No me gustan las películas de Disney. Toda esa cosa germánica que contienen películas como Fantasía o Cenicienta me parece peligroso. Hasta el castillo de sus créditos, su marca, parece uno de esas extravagantes construcciones que mandó a hacer Ludwig de Baviera para complacer a Wagner. En esos suntuosos salones donde el compositor estrenó obras como Tristán e Isolda se empezó a pensar, a finales del siglo XIX, en el delirio que terminaría en Auschwitz.
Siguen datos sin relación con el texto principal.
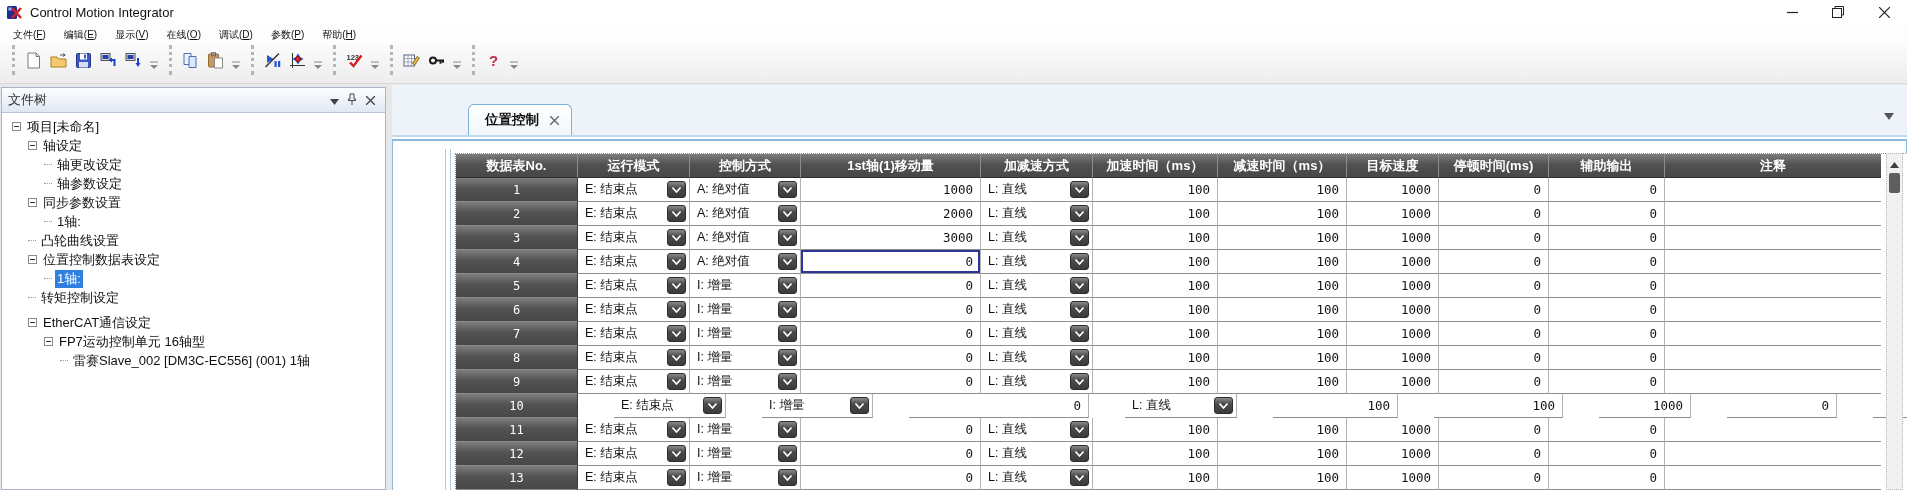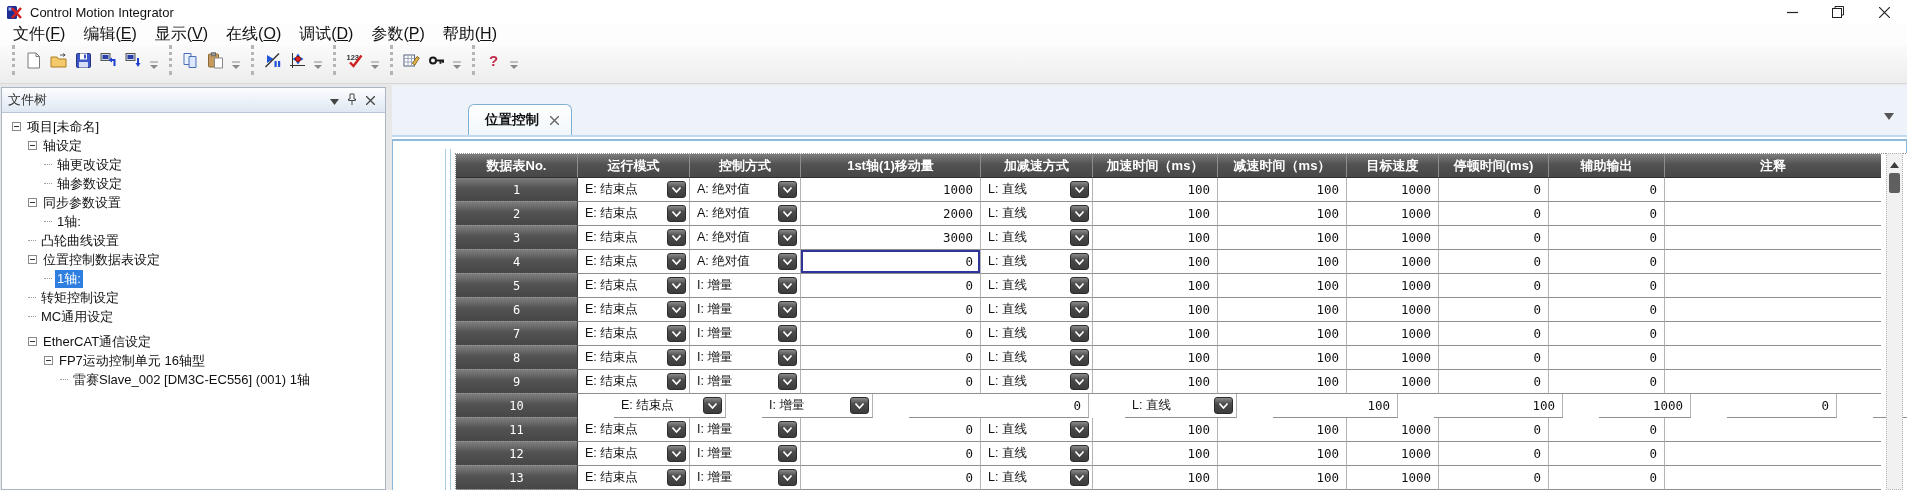--- a/index.html
+++ b/index.html
@@ -19,7 +19,7 @@
   
   .menubar { position:absolute; left:0; top:24px; right:0; height:21px; background:#fdfdfd;
     display:flex; align-items:center; padding-left:4px; }
-  .menu-item { font-size:16px; color:#111; padding:2px 9px; }
+  .menu-item { font-size:10px; color:#111; padding:2px 9px; }
   .menu-item u { text-decoration:underline; }
 
   

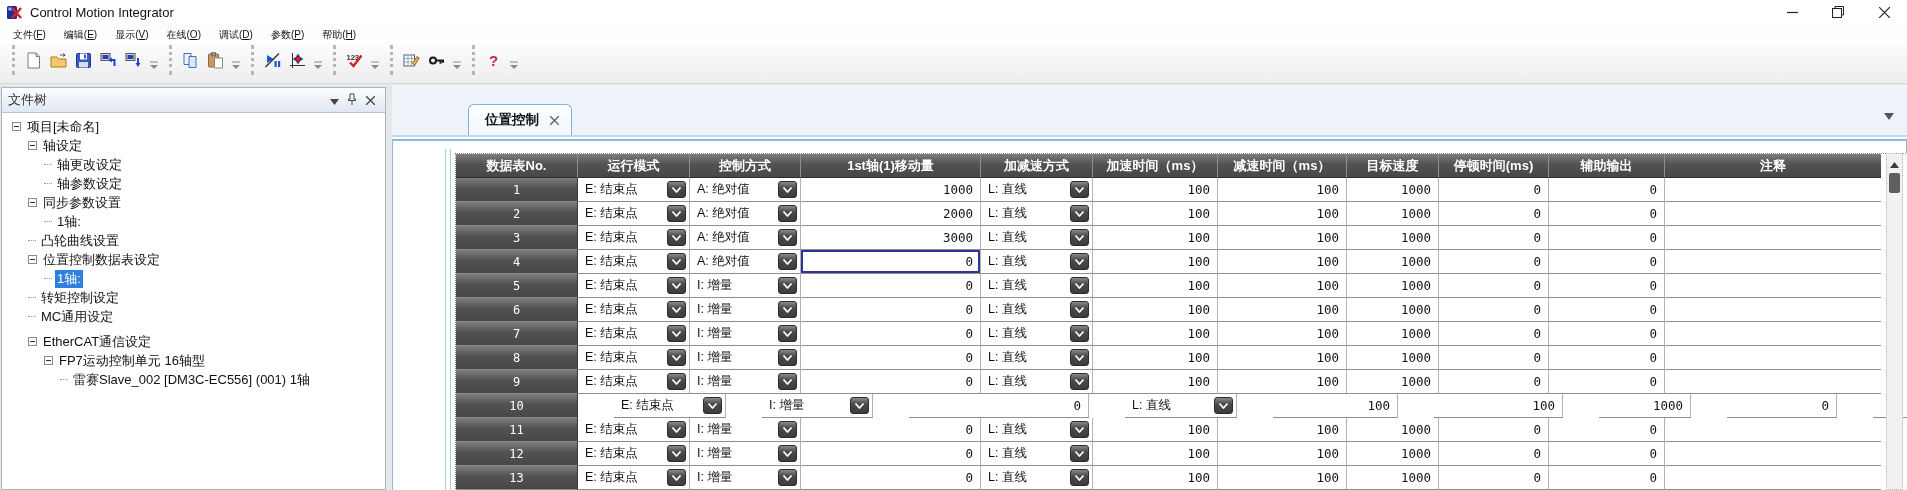--- a/index.html
+++ b/index.html
@@ -378,10 +378,6 @@
             <span class="tree-dash"></span>
             <span class="tree-label">转矩控制设定</span>
           </div>
-          <div class="tree-item" style="padding-left: 26px;">
-            <span class="tree-dash"></span>
-            <span class="tree-label">MC通用设定</span>
-          </div>
           <div class="tree-item" style="padding-left: 26px; margin-top: 6px;">
             <span class="expander"></span>
             <span class="tree-label">EtherCAT通信设定</span>

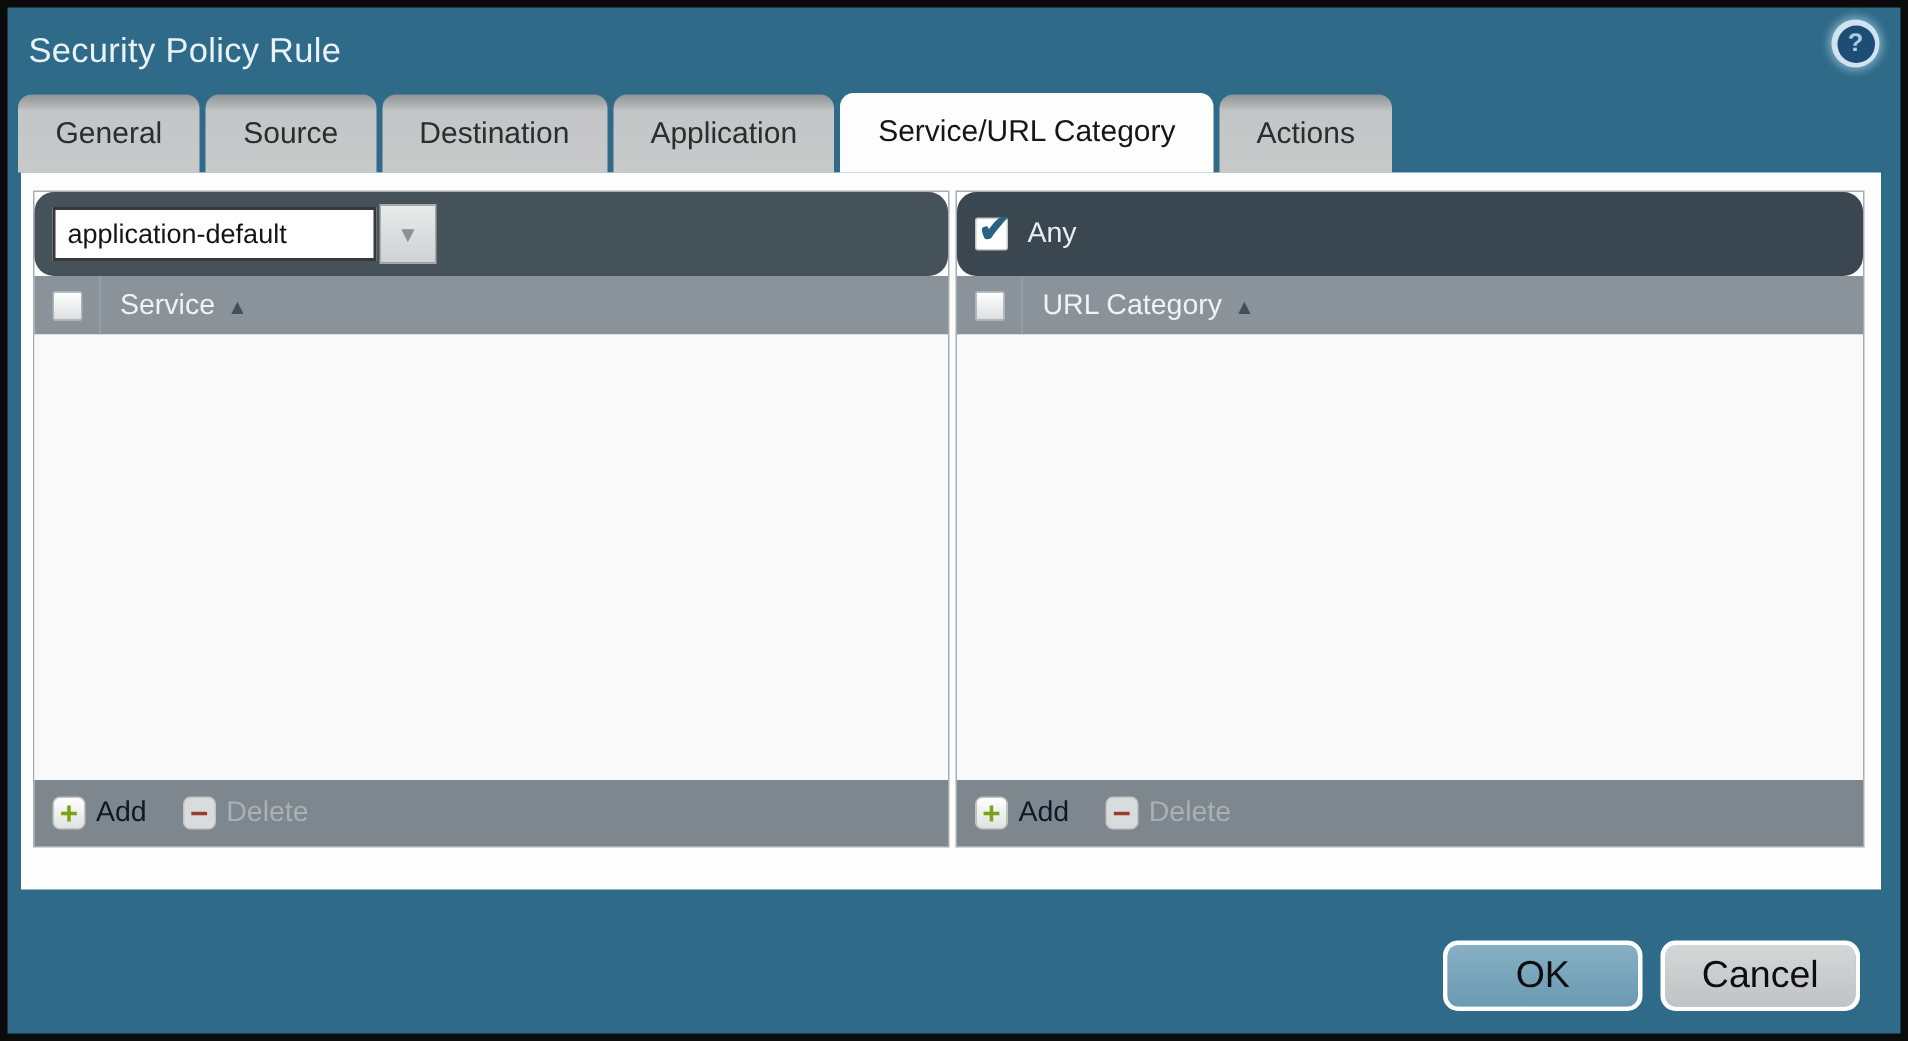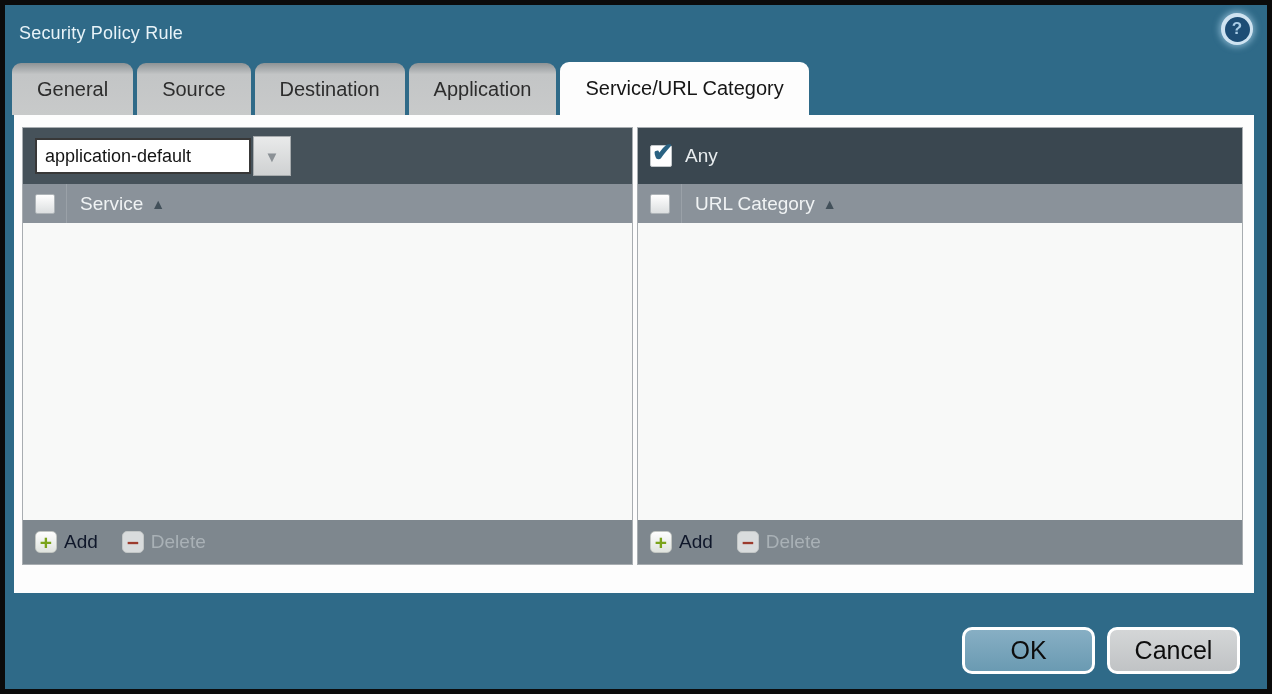--- a/index.html
+++ b/index.html
@@ -10,7 +10,7 @@
 
   
   .titlebar { position:absolute; top:0; left:0; right:0; height:57px; display:flex; align-items:center; padding-left:14px; }
-  .title { color:#e8f3f8; font-size:18px; letter-spacing:0.2px; }
+  .title { color:#e8f3f8; font-size:23px; letter-spacing:0.2px; }
   .help { position:absolute; top:8px; right:14px; width:32px; height:32px; border-radius:50%;
           background:#cfe3f1; box-shadow:0 0 6px 2px rgba(190,225,248,.55);
           display:flex; align-items:center; justify-content:center; cursor:pointer; }

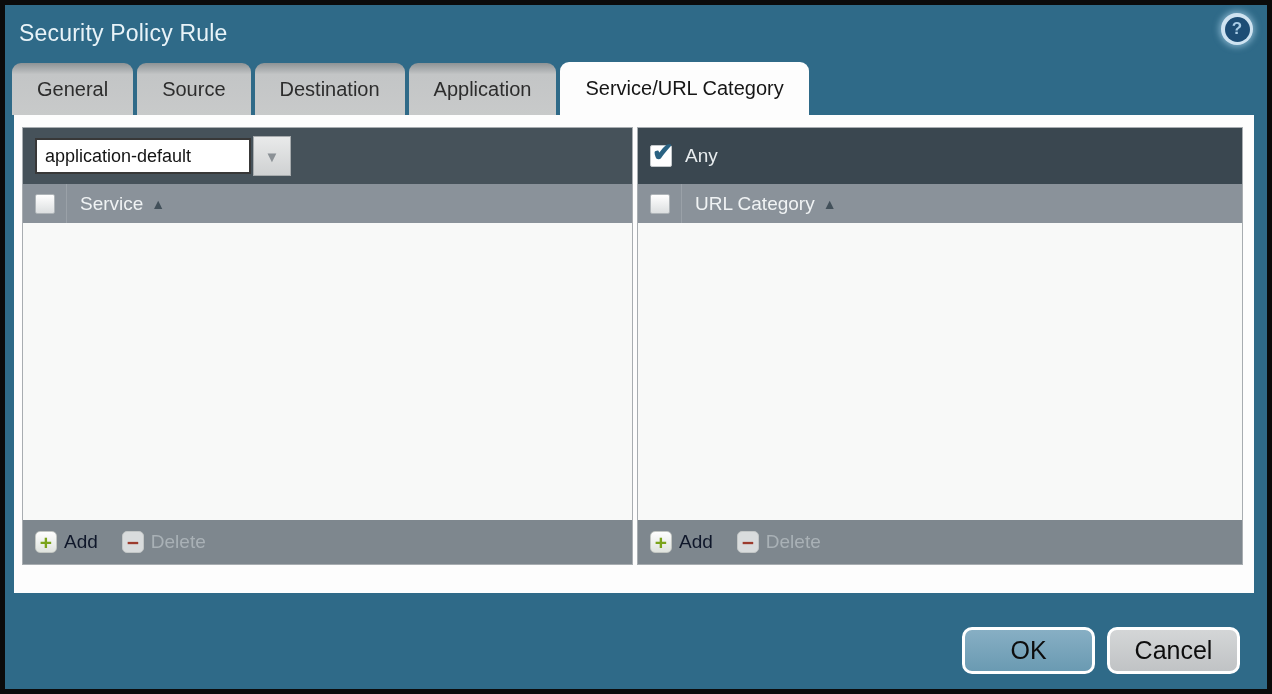--- a/index.html
+++ b/index.html
@@ -94,6 +94,7 @@
       <div class="tab">Destination</div>
       <div class="tab">Application</div>
       <div class="tab active">Service/URL Category</div>
+      <div class="tab">Actions</div>
     </div>
 
     <div class="content">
El antisemitismo implícito en esas primeras películas de Disney se transformaba en racismo. Solo hasta Aladdin en los años noventa empezaron a hacer películas con protagonistas no arios. Ni hablar del machismo. El precepto, cuando un personaje femenino era el que llevaba la batuta de la historia, no podía ser más simple y estúpido: una mujer era rescatada del infierno de su soltería por un príncipe encantado que llegaba en caballo y le daba el beso redentor. Sólo una mujer se completaba si tenía un valiente caballero que luchara por ella y la desposara. Shrek, ya en el 2003, se supo burlar con bastante tino de esta ridiculez con sus príncipes malvados, machistas y cursis.
La revolución cultural que vivimos lo cambia todo, hasta las películas de Disney. Con toda la prevención empecé a ver Cruella. Debo decir que nunca vi la Noche de las narices frías y que a mí los dálmatas no me gustan pero cuando a uno le ubican una historia en la Londres de 1968 y cuando la banda sonora tiene clásicos como Five to one de The Doors y se atreve a cerrar la historia con Simpathy for the devil, pierdo todo tipo de objetividad. Cruella nunca fue una niña obediente. Nunca creyó en el modelo de vida que la sociedad le imponía. Prefería ser una villana que una esposa sumisa. Siempre fue genial y en su cabeza se aparecían de manera interminable una sucesión de diseños subversivos, rompedores y únicos. Pero la maldita Baronesa se atravesó en su camino y, las chicas pobres, ya no necesitan de príncipes para que las salven. Ellas arrancan de abajo, lavando baños y aprovechando cualquier oportunidad para transformar la vidriera de un almacén gris en una obra de arte.
En una película con tantas emociones y sorpresas es estúpido esbozar el argumento. Además, filmada con una belleza y un atrevimiento poco común en una película de Disney, es mejor dejarse llevar y entregar los sentidos a esta alucinación. El diseño de arte y de vestuario se merecerían perfectamente un Oscar. Todos los premios. Además la actitud y la actuación de Emma Stone son inspiradoras. Qué reconfortante que sea una villana el nuevo ícono para las centenials. Ellas son las que están transformando el mundo, las que llevan la contraria, las que enterrarán a los patriarcas. Además, independientemente pues de su mensaje –qué aburrido y qué estúpido el que busca moralejas en una película- Cruella es una de las comedias más divertidas e intensas que se han realizado en muchísimo tiempo. La manera con la que fue preestranada, pagando 49 mil pesos en la plataforma de Disney para verla antes de que sea liberada en la plataforma, está acorde con estos años oscuros de pandemia que nos ha tocado vivir. La pantalla grande, al menos en albañales con gobiernos ineptos como estos, incapaces de vacunar a tiempo, está irrevocablemente apagada.
Si tienen hijas veánla con ellas. Es importante que las niñas quemen sus Barbies y que asuman la vida con la valentía y determinación de villanas como Cruella. La vida, en un mundo patriarcal, es dura con las mujeres. La única manera de imponerse es rompiendo todo. Larga vida a todas las Cruellas.